_THE PROBLEM_
Go line by line through the records below. Copy whichever lines contain the string "three".

BEGIN RECORD EXCERPTS

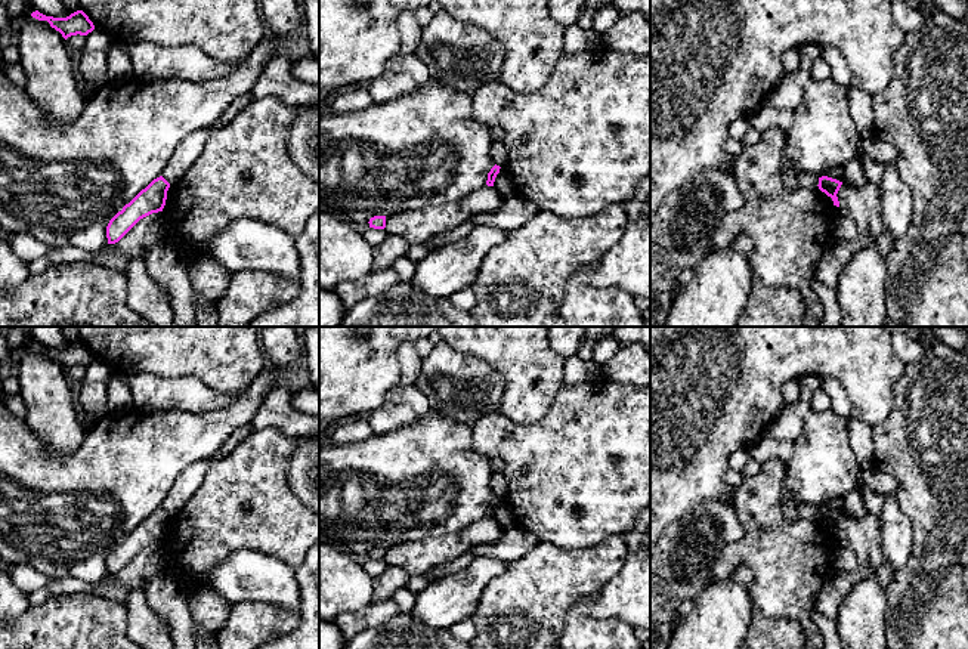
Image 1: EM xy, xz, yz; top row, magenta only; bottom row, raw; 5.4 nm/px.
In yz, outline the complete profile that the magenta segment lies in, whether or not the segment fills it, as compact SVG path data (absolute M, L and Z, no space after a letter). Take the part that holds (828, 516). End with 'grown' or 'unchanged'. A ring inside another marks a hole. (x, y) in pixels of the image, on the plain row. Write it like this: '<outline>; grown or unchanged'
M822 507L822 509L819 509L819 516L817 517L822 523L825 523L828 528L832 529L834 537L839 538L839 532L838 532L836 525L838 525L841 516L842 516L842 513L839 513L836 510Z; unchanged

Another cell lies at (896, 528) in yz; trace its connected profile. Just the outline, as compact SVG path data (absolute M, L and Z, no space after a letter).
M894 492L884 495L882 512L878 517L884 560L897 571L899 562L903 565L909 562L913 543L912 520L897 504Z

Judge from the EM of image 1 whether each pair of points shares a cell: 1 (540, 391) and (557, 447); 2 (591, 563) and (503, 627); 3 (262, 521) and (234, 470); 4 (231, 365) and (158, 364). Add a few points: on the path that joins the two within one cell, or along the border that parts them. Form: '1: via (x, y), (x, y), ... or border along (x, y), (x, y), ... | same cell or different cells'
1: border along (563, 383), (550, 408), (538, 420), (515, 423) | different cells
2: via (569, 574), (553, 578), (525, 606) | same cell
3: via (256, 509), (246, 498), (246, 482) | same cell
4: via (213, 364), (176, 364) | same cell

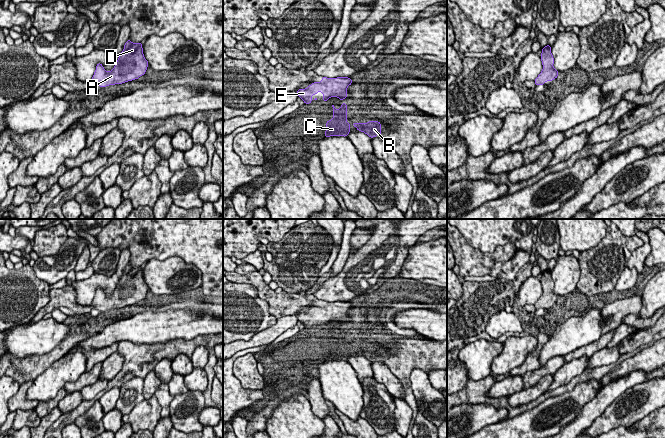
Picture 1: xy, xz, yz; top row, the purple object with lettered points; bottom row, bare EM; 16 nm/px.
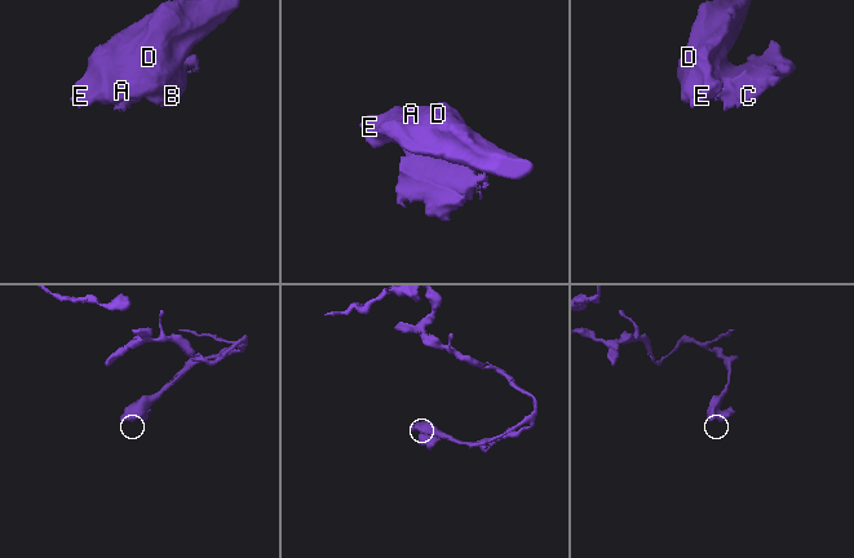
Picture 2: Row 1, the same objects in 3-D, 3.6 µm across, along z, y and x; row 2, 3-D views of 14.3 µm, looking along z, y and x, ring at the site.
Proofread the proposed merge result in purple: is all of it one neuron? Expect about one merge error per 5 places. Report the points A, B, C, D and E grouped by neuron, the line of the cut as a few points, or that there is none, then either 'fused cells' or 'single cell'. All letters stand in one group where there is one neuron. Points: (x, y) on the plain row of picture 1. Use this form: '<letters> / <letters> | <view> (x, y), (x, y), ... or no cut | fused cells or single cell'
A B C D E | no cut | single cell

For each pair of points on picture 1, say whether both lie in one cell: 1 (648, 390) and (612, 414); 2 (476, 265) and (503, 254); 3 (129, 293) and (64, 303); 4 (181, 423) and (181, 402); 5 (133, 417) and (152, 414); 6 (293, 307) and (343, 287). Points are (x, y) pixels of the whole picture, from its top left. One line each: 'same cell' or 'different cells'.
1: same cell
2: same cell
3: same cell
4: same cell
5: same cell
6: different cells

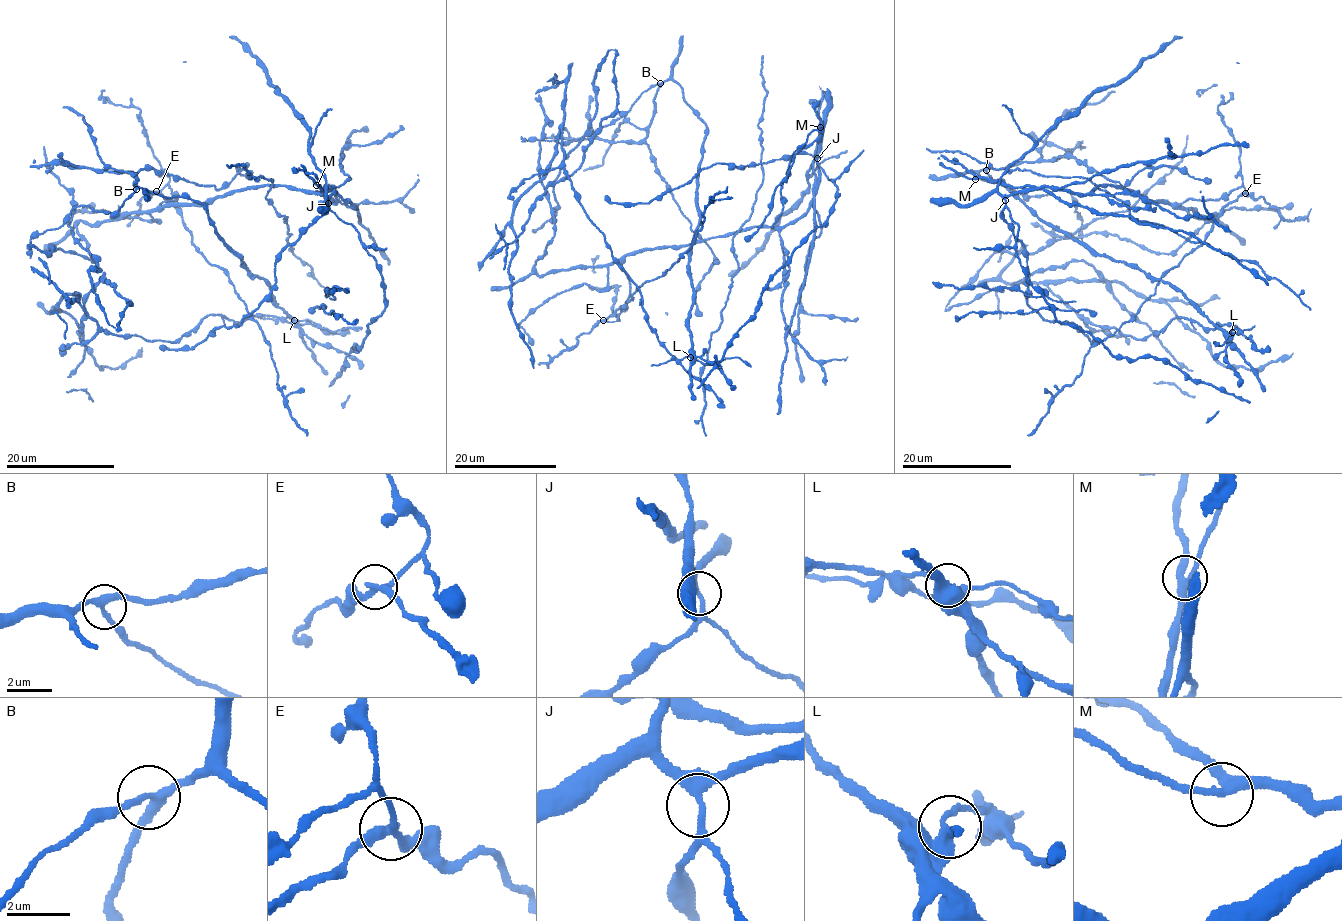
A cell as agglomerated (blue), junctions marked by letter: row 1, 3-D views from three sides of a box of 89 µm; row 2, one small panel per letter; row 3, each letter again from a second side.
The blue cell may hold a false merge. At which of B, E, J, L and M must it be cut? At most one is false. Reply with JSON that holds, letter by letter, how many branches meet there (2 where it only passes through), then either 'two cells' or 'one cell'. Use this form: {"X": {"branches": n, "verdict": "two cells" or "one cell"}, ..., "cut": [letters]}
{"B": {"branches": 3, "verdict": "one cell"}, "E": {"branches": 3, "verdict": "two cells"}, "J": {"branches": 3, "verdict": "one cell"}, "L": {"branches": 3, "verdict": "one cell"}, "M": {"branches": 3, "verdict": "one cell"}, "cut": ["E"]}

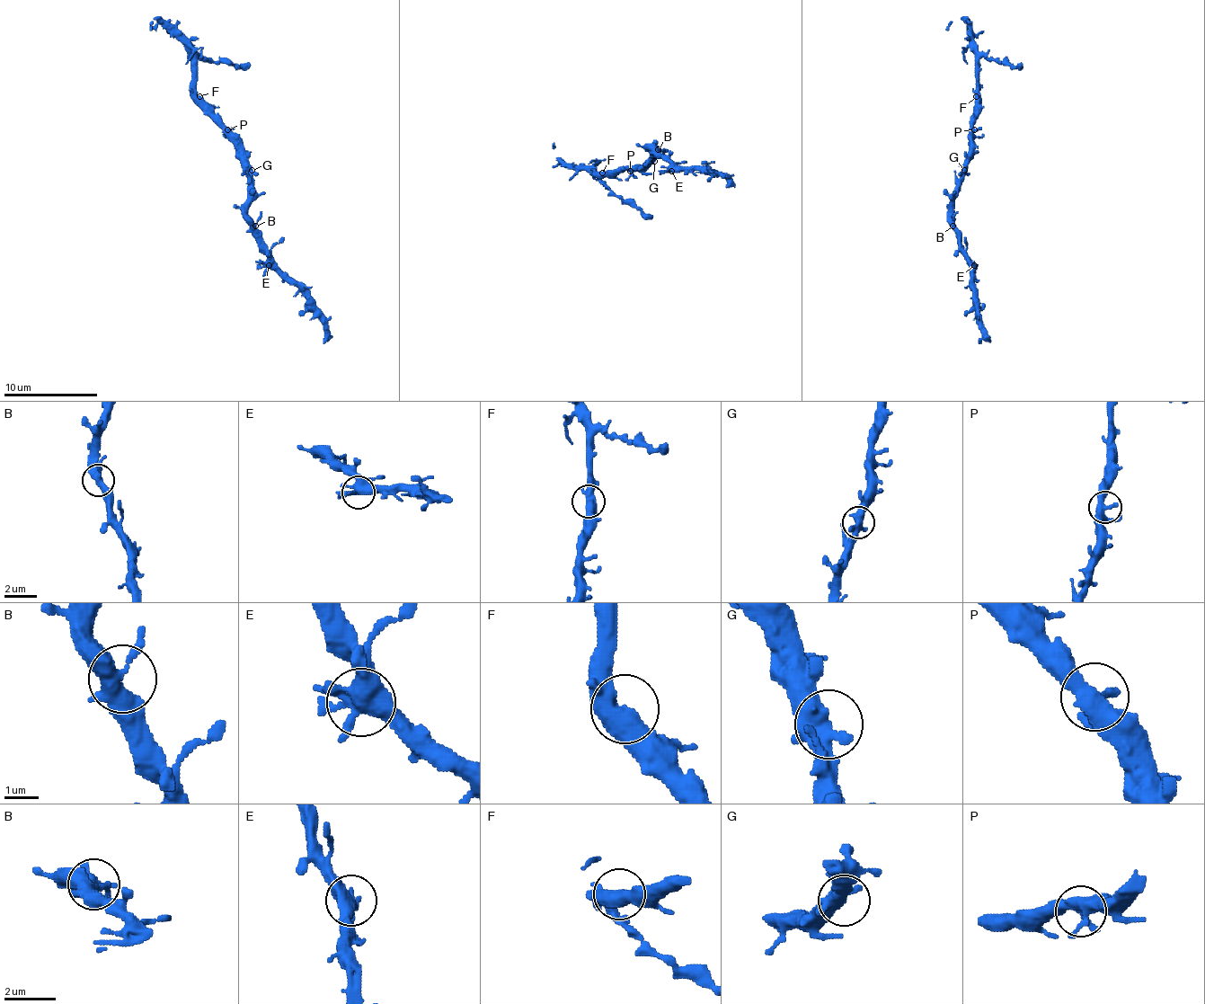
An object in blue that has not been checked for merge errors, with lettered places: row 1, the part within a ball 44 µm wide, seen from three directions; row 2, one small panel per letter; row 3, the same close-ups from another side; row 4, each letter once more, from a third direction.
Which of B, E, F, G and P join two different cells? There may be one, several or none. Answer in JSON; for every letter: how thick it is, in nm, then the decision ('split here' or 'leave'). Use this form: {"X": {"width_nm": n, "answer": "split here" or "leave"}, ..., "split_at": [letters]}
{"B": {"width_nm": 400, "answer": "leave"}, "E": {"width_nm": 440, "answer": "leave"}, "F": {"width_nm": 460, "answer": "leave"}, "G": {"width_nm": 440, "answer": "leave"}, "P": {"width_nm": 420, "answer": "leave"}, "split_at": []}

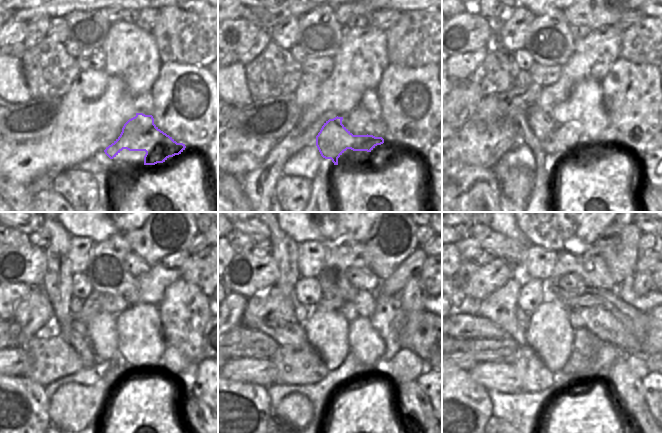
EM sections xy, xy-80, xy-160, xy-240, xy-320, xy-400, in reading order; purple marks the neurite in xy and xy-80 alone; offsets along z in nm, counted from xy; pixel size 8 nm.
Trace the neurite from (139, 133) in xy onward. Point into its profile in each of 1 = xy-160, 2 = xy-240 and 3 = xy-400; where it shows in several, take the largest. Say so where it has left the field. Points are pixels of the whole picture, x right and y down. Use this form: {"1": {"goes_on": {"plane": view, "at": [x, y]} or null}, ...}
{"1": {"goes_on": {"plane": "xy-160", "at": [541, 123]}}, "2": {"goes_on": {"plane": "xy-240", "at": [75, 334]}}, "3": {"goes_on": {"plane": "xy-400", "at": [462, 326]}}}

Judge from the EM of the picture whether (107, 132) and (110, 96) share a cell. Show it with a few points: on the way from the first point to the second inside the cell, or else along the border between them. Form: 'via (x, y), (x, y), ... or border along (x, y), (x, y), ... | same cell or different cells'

END RECORD EXCERPTS

_RESPONSE BELOW_
A cell as agglomerated (blue), junctions marked by letter: row 1, 3-D views from three sides of a box of 89 µm; row 2, one small panel per letter; row 3, each letter again from a second side.
An object in blue that has not been checked for merge errors, with lettered places: row 1, the part within a ball 44 µm wide, seen from three directions; row 2, one small panel per letter; row 3, the same close-ups from another side; row 4, each letter once more, from a third direction.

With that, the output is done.